The incident was caused by the expiration of a certificate used for mutual TLS (mTLS) authentication between ADI agents and our infrastructure. This certificate is essential for securing the communication channel between customer environments and JumpCloud services.

Why wasn’t this caught before the certificate expired?

In mid-2024 we migrated our global proxy infrastructure from EC2 into Kubernetes. During this transition, monitoring for the proxies that handle mTLS were mistakenly deleted and not recreated on the new infrastructure.

Why did it take so long to recover?

There are two reasons recovery took longer than it should have.
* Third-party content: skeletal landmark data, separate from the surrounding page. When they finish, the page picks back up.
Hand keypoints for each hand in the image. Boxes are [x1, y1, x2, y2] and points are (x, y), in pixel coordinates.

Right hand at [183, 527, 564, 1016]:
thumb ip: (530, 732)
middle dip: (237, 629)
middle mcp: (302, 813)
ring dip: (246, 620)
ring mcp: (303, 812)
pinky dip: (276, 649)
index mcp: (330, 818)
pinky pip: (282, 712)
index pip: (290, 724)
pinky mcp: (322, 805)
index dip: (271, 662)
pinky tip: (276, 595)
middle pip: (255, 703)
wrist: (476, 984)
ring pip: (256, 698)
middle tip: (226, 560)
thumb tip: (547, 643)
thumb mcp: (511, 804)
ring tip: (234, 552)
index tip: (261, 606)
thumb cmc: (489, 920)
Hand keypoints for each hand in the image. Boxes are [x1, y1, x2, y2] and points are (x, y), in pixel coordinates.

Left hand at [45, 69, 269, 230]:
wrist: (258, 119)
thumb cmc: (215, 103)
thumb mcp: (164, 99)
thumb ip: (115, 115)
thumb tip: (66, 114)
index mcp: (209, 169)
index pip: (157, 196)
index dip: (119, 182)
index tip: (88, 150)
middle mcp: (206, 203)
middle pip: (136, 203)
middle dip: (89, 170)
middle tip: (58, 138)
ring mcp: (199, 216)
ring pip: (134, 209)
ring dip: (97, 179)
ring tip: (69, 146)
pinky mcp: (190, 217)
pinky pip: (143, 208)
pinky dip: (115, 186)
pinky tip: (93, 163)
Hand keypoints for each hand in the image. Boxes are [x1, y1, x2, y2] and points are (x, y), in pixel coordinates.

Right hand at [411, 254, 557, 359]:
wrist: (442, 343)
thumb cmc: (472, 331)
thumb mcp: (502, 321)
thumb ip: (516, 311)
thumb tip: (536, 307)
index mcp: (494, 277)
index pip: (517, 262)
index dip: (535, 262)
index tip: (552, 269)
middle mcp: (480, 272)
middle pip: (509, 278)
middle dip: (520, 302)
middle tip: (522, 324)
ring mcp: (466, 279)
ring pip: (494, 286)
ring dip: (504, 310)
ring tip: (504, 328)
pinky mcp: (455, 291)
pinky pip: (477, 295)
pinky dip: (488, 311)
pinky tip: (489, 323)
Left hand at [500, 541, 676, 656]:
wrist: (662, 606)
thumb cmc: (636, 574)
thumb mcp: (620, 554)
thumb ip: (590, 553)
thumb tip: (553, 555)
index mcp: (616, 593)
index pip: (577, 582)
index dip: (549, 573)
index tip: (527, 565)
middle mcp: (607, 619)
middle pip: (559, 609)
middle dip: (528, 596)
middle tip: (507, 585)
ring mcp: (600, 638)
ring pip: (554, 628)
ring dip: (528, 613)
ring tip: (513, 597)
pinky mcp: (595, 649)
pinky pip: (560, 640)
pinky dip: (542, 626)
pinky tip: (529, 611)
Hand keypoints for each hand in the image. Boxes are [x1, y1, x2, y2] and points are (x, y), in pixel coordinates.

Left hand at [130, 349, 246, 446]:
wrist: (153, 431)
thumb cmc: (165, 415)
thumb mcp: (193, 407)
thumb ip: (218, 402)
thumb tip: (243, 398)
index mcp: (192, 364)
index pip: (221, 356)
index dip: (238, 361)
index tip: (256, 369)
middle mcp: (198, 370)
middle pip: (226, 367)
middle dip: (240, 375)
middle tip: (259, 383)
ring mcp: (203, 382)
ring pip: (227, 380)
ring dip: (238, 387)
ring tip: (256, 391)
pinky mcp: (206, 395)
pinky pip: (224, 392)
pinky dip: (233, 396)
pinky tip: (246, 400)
The first reason is the missing monitoring above meant this went unnoticed by our operations teams once the cert expired. The second is our teams did not see any instability or outage signals in our internal telemetry, which led them to believe this was customer environment specific. This was because existing connections were un-impacted.
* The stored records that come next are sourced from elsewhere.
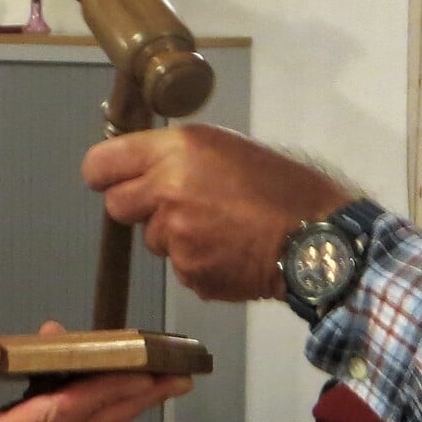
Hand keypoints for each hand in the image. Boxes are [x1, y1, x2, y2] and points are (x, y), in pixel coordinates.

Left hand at [81, 124, 352, 300]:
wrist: (318, 239)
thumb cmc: (284, 189)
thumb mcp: (227, 148)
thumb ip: (179, 156)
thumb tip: (146, 166)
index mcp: (178, 150)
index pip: (102, 164)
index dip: (103, 173)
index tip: (108, 178)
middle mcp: (168, 191)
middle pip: (118, 206)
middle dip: (140, 208)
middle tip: (175, 206)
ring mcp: (177, 237)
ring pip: (152, 239)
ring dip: (175, 236)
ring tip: (220, 229)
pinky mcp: (190, 272)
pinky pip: (179, 267)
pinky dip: (199, 263)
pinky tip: (230, 251)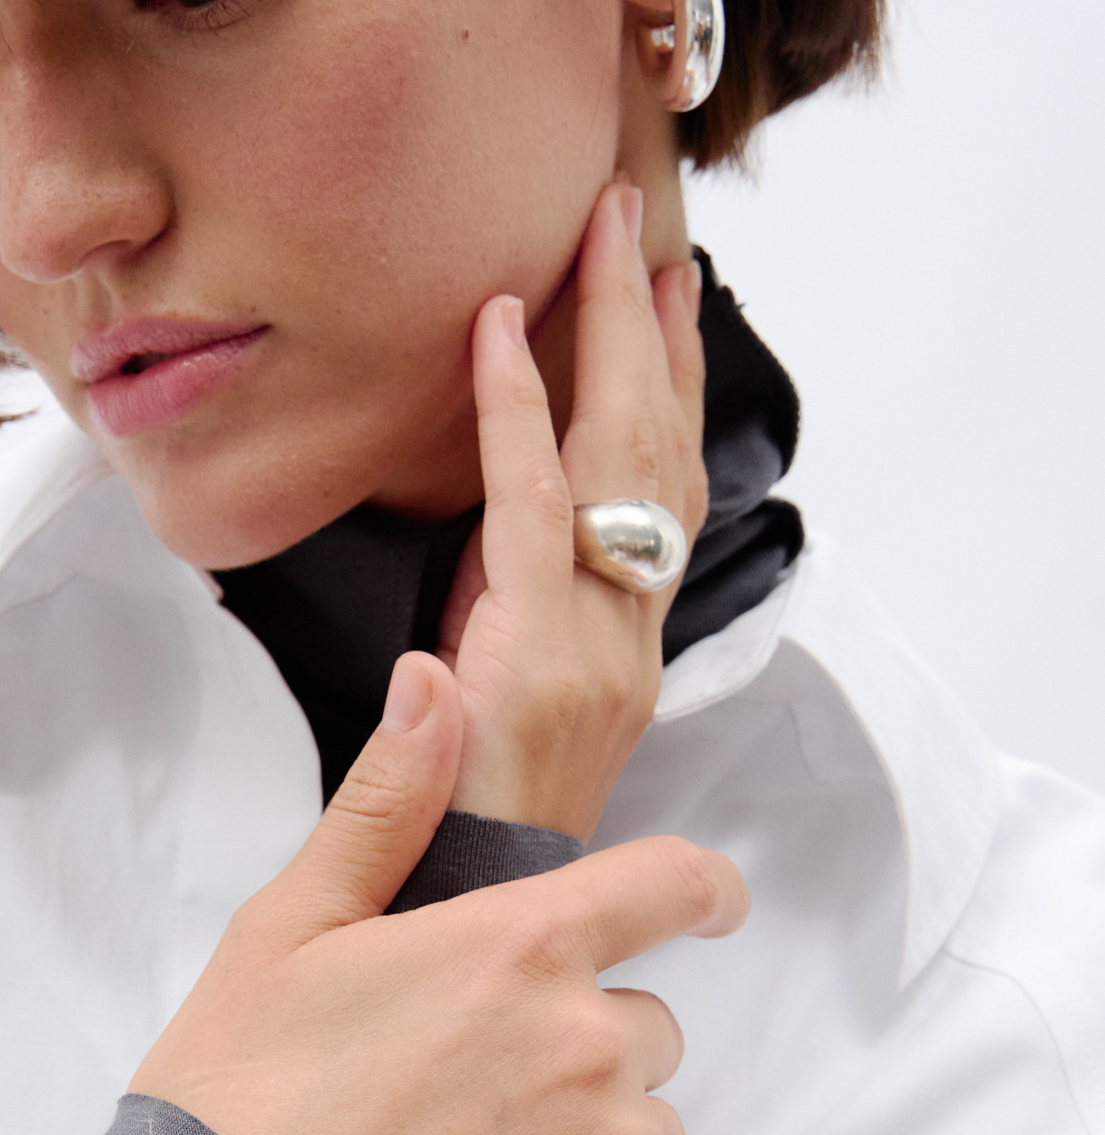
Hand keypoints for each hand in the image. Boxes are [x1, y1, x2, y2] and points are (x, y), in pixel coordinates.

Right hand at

Corrective Actions / Risk Mitigation:

  1. Enhancing our certificate monitoring systems to provide earlier notifications of upcoming expirations - DONE
  2. Improving our internal escalation procedures to reduce time-to-resolution - DONE
  3. Implement additional automated testing to detect potential authentication issues - PLANNING
  4. Creating more comprehensive documentation for critical operational procedures - WIP
Posted Apr 23, 2025 - 16:16 MDT

Resolved

This issue has been resolved and service has now returned to normal.
Posted Apr 19, 2025 - 20:51 MDT

Update

We are currently in the process of implementing a fix for this issue.
Posted Apr 19, 2025 - 20:12 MDT

Identified

We have identified an issue affecting the Active Directory Integration Sync and Import services, including Active Directory Delegated Authentication.
This issue affects users, user updates, and password changes are not syncing between JumpCloud and Active directory, as well as delegated authentication to Active Directory.
In the meantime, if your users are unable to authenticate because you have delegated authentication enabled for your users, please review the following article for steps on disabling delegated authentication.

https://jumpcloud.com/support/adi-use-ad-delegated-authentication#disabling-delegated-authentication-for-users
Posted Apr 19, 2025 - 18:10 MDT

Investigating

The Active Directory Integration Service was found encountering errors and we are investigating the issue.
Posted Apr 19, 2025 - 17:42 MDT
This incident affected: Active Directory Integration.